The Golden State’s online wine tasting demonstrated pinot noir at its best, writes Peter Ranscombe.
FEW grape varieties get wine geeks as excited as pinot noir.
Most-closely associated with Burgundy in France, the grape has gone on to find new homes in the new world, including at Mornington and Tasmania in Australia, Central Otago in New Zealand, and Hemel en Aarde in South Africa.
Pinot captures a sense of place – its thin skin means it soaks up the sun, resulting in different flavours being produced in warmer and cooler climates.
It expresses altitude, it expresses soil, it expresses winemaking techniques in the cellar – it’s a test for both the farmer and for the winemaker.
But, when they get it right, it can be spectacular.
And no more so than when the right site and the right winemaker come together in California.
The Golden State’s pinot noir-growing areas are spread far and wide, from the – slightly – warmer Russian River Valley to the coolness of Santa Barbara.
Last month’s Essential California online wine tasting – complete with samples posted out to participants – illustrated the diversity of varieties being grown throughout the state.
And the pinots shone.
The Joy Fantastic Sta Rita Hills Pinot Noir 2017 (£34, Wanderlust Wines)
A really Burgundian nose, with cold tea, cedar, sharper cranberry and redcurrant, and rounder red plum and raspberry. There’s a powdery texture to its tannins, with deliciously-savoury blackcurrant and wild raspberry flavours on the palate.
Whitcraft Winery Santa Barbara County Pinot Noir 2017 (£44, The Solent Cellar)

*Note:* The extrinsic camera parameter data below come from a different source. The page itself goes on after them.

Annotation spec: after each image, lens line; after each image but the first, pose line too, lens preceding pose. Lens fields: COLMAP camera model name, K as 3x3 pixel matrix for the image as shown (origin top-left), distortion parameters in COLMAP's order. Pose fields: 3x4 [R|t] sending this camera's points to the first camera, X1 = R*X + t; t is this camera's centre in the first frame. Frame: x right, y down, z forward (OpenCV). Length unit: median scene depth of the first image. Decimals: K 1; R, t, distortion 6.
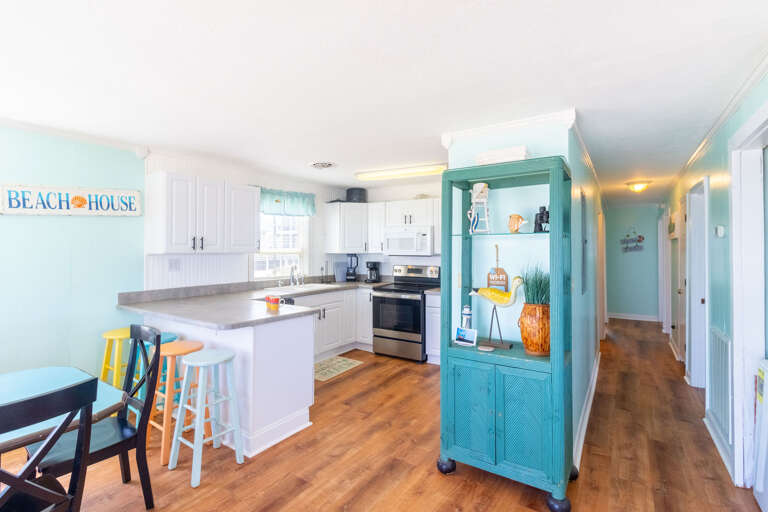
lens RADIAL K [[367.1, 0, 382.1], [0, 367.1, 245.8], [0, 0, 1]] dist [0.001079, 0.000005]
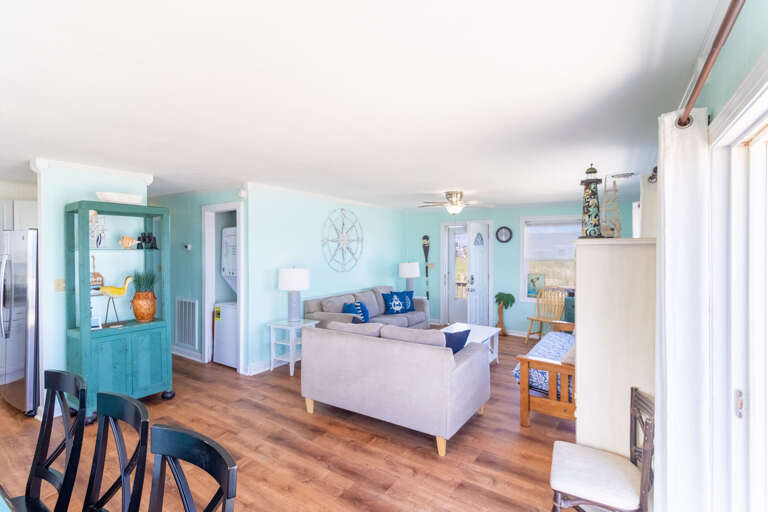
lens RADIAL K [[362.3, 0, 398.0], [0, 362.3, 255.3], [0, 0, 1]] dist [-0.001145, 0.000069]
pose [[-0.000129, -0.013860, 0.999904, -1.030642], [-0.012255, 0.999829, 0.013857, -0.037461], [-0.999925, -0.012252, -0.000299, -0.123709]]
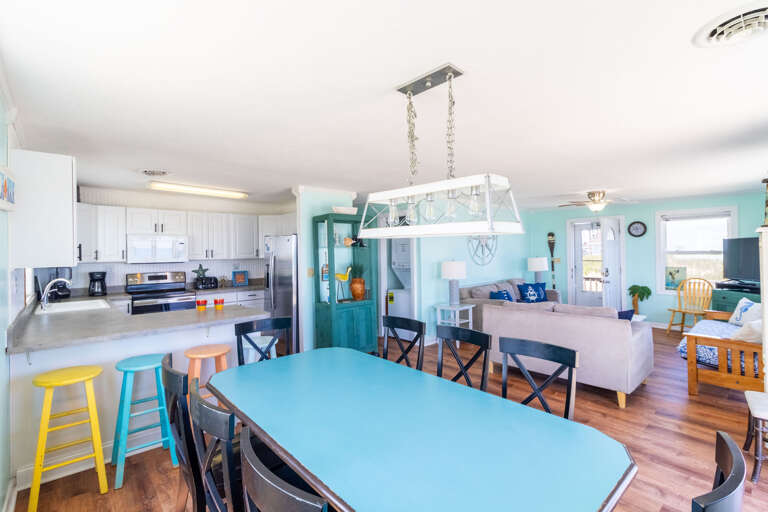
lens RADIAL K [[359.5, 0, 385.6], [0, 359.5, 250.8], [0, 0, 1]] dist [0.000720, -0.000495]
pose [[0.244645, -0.000433, 0.969613, -1.445197], [0.004223, 0.999991, -0.000619, -0.006987], [-0.969604, 0.004246, 0.244644, 0.247980]]
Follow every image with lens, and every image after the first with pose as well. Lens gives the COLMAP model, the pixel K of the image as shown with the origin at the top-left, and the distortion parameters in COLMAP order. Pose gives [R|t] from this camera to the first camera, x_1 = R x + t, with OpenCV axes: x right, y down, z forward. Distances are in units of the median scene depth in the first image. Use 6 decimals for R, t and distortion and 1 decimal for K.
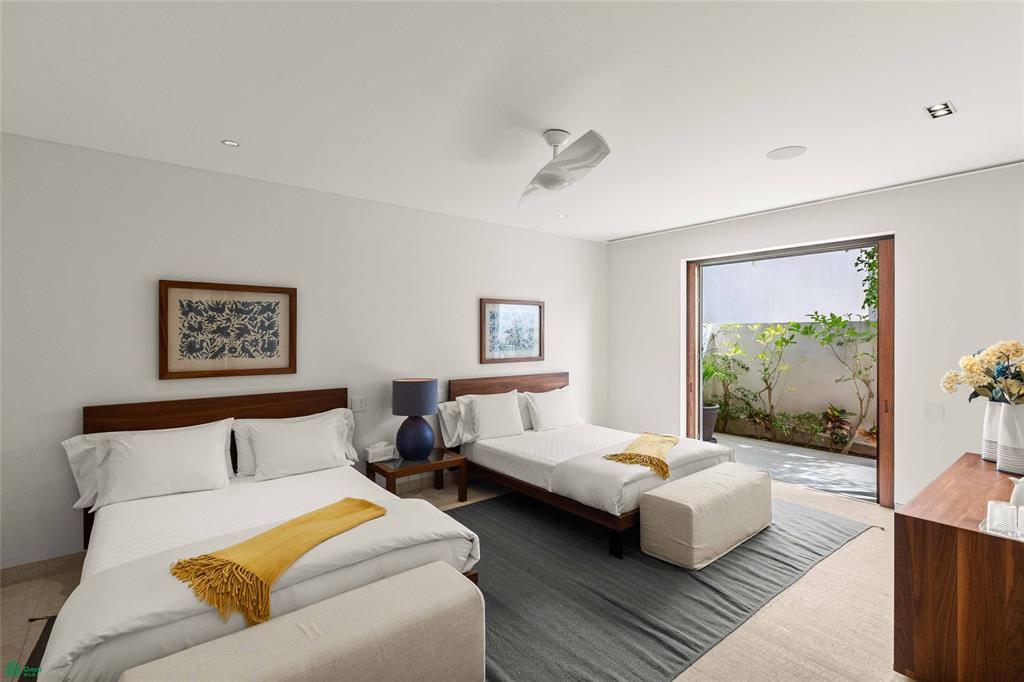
lens RADIAL K [[470.9, 0, 513.4], [0, 470.9, 338.0], [0, 0, 1]] dist [-0.002382, 0.000517]
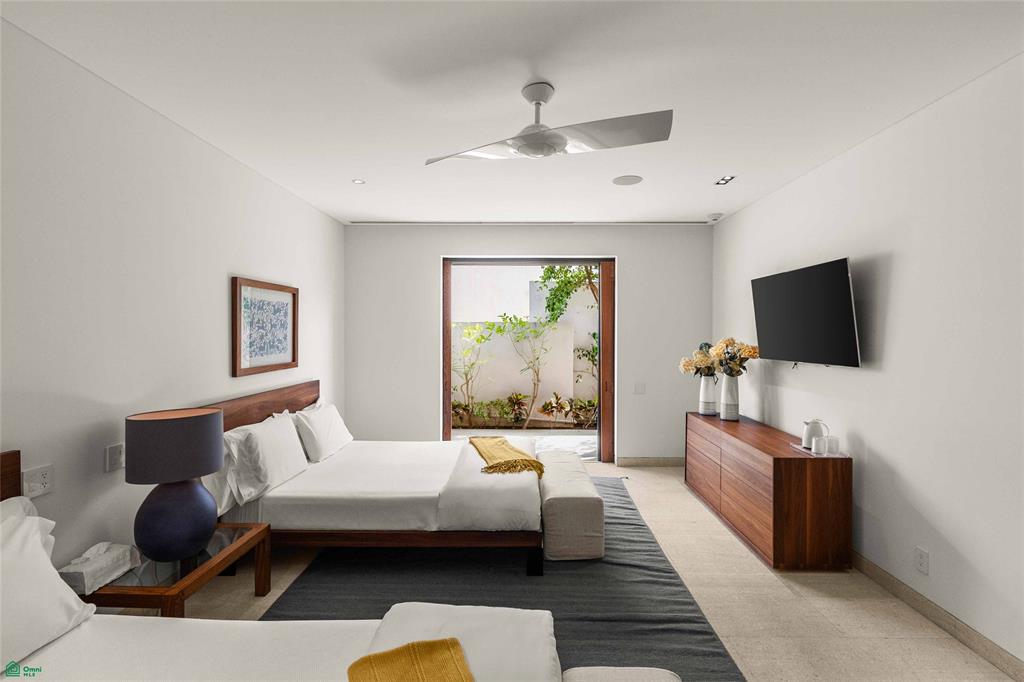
lens RADIAL K [[470.9, 0, 515.1], [0, 470.9, 336.1], [0, 0, 1]] dist [-0.002382, 0.000517]
pose [[0.638136, -0.004070, 0.769913, -0.353899], [0.004289, 0.999989, 0.001731, -0.001369], [-0.769911, 0.002197, 0.638147, 0.310599]]
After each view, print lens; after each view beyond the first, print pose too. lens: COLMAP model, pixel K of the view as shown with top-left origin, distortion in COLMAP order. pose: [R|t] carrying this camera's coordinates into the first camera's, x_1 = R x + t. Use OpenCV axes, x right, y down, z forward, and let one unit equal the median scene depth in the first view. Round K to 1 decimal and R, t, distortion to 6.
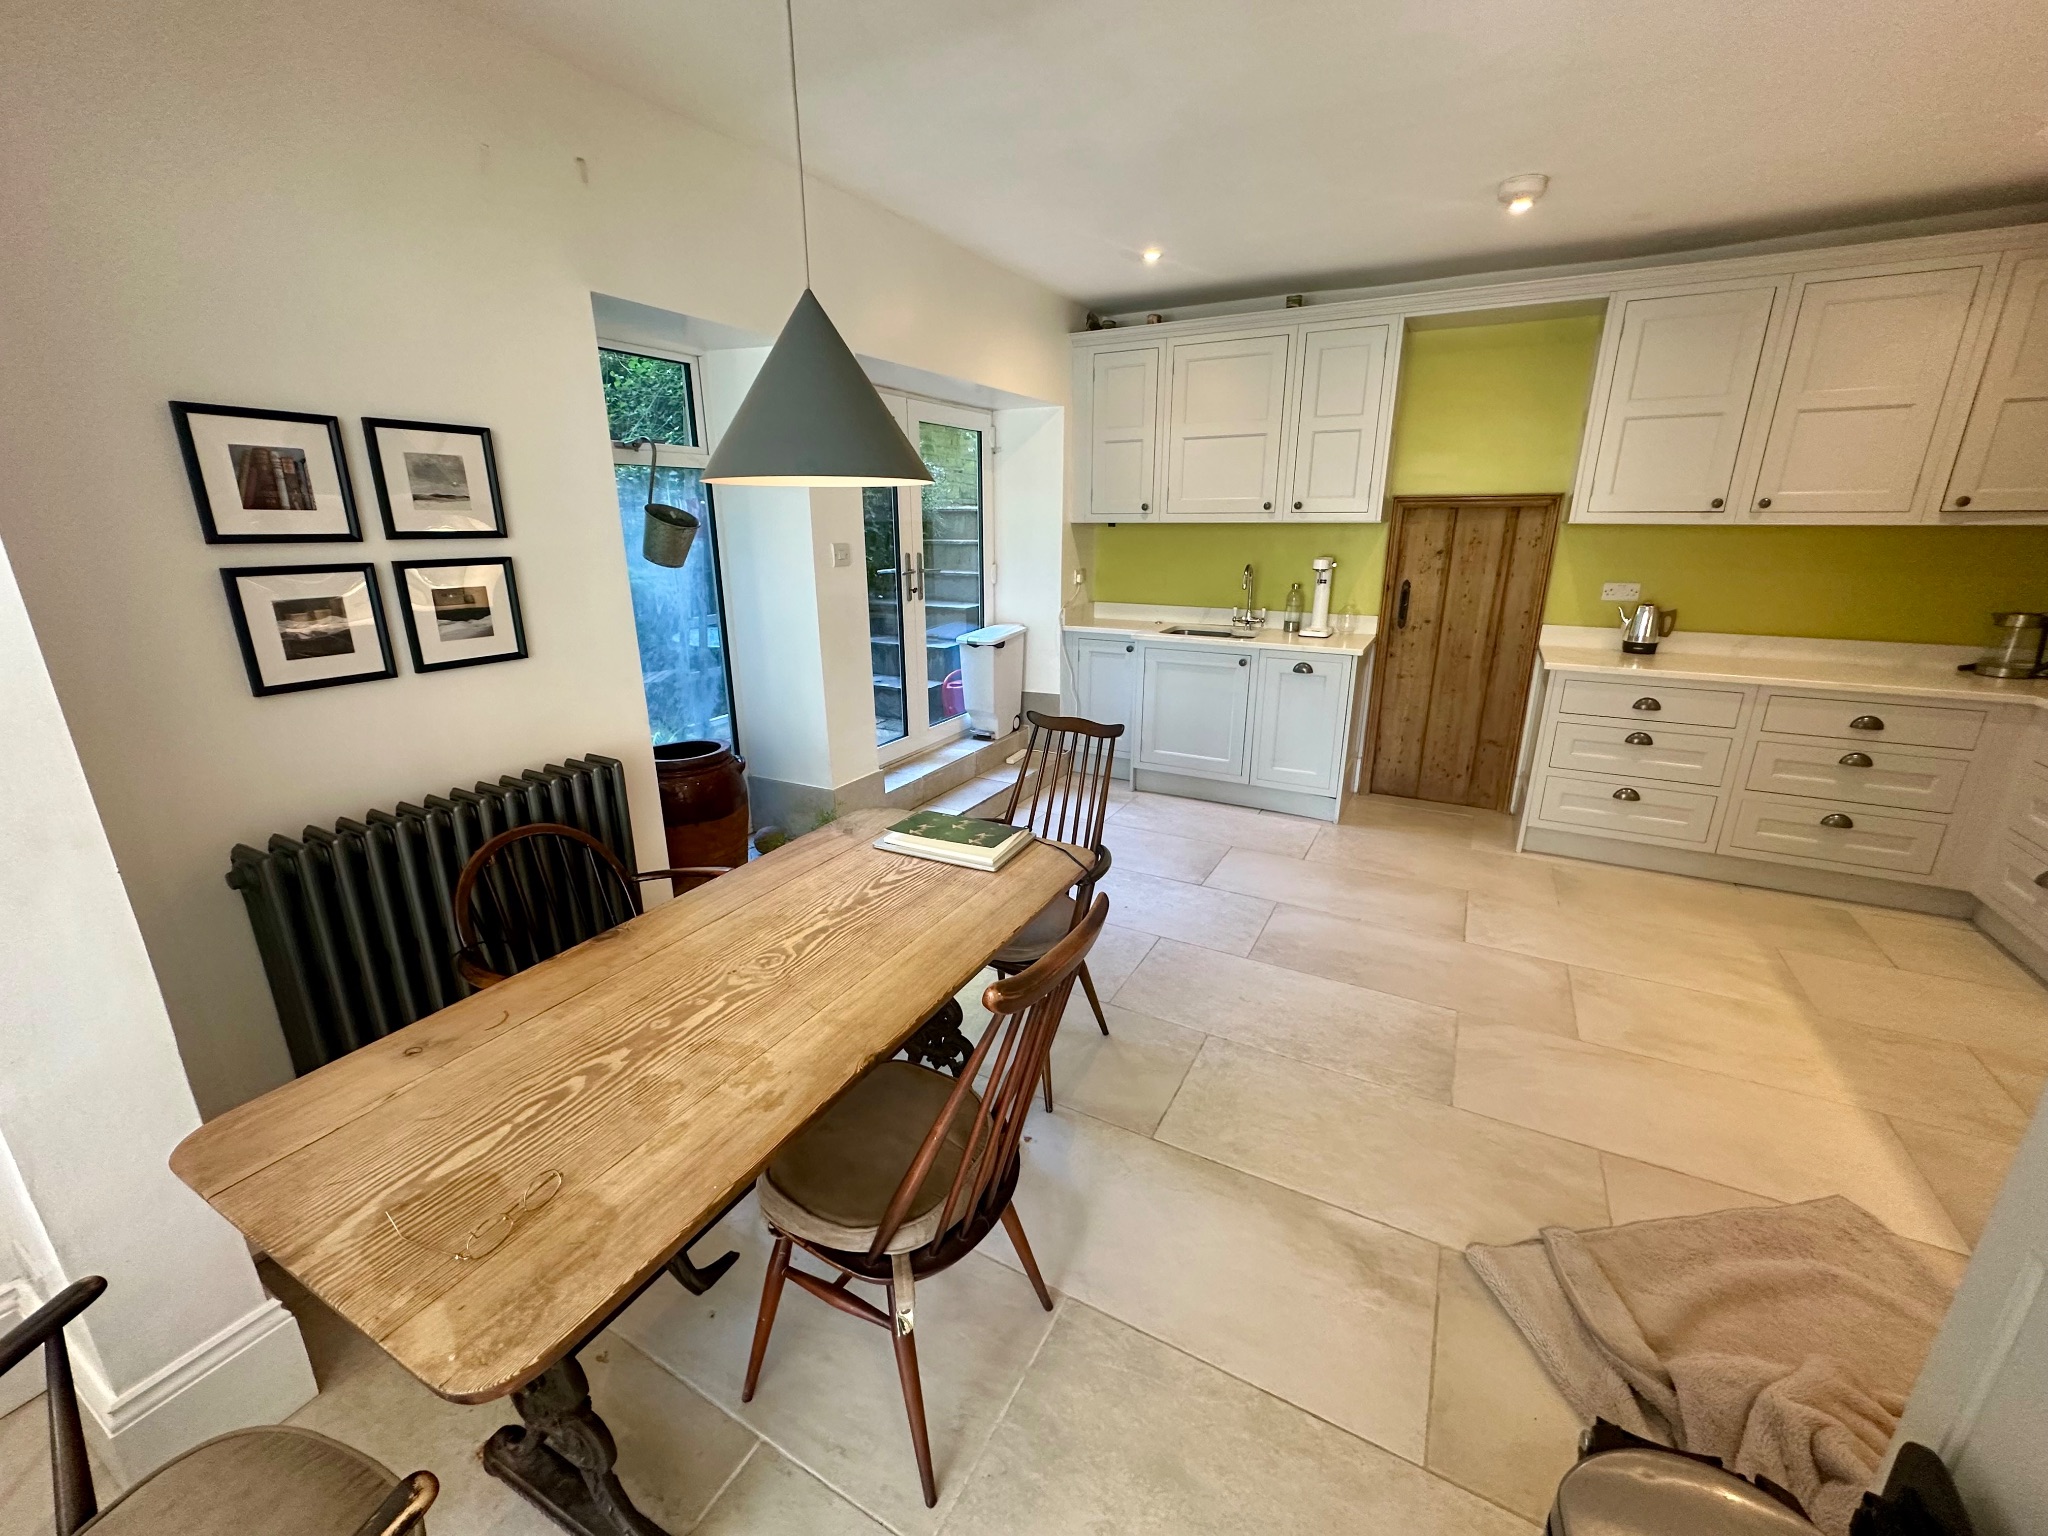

Don’t let its pale colour fool you – it’s full of fruits of the forest, dried herbs, cold tea, and damp earth on the nose, leading into squeaky acidity on the palate, balanced by fresh cranberry and redcurrant, plus sweeter mocha and dark chocolate. Another savoury and elegant example, made from fruit harvested from sustainable and uncertified organic sites.
Varner Wine Upper Picnic Block Santa Cruz County Pinot Noir 2014 (£46.49, Stannary Wine)
Wafts of rose and hibiscus tea on the nose are joined by strawberry and redcurrant, with even a touch of prune developing. It’s equally elegant and perfumed on the palate, with pomegranate, spun sugar, and woody notes joining the red fruit. Despite the extra bottle age, the acidity is still lively, and there’s a lovely richness to the fruit flavours.
Marimar Estate La Masia Vineyard Russian River Valley Pinot Noir 2017 (£36, Fareham Wine Cellar)
One of the stars of our “12 wines of Christmas” virtual trip to California, the Marimar delivers all those classic sweet Golden State raspberry, red plum, strawberry jam, vanilla, and milk chocolate flavours. More damp earth and wet leaf notes are starting to emerge on the nose too. A slight step-up in tannin makes this the foody contender.
Raen Winery Freestone Occidental Bodega Vineyard Pinot Noir 2018 (£81.68, Stannary Wine)
Roses – straying even into violets – provide an attractive lifted floral note on the nose, alongside red plum, raspberry, and spun sugar. The acidity is perhaps sticking out a wee bit at the moment – and so it would probably be best suited to accompanying soft fillet steak or mushroom risotto at the moment – but that structure hints at what’s yet to come with this wine. There’s an interesting mix of sweet and sour on the palate too, stretching from spun sugar and strawberry jam through to cranberry sauce and cold tea.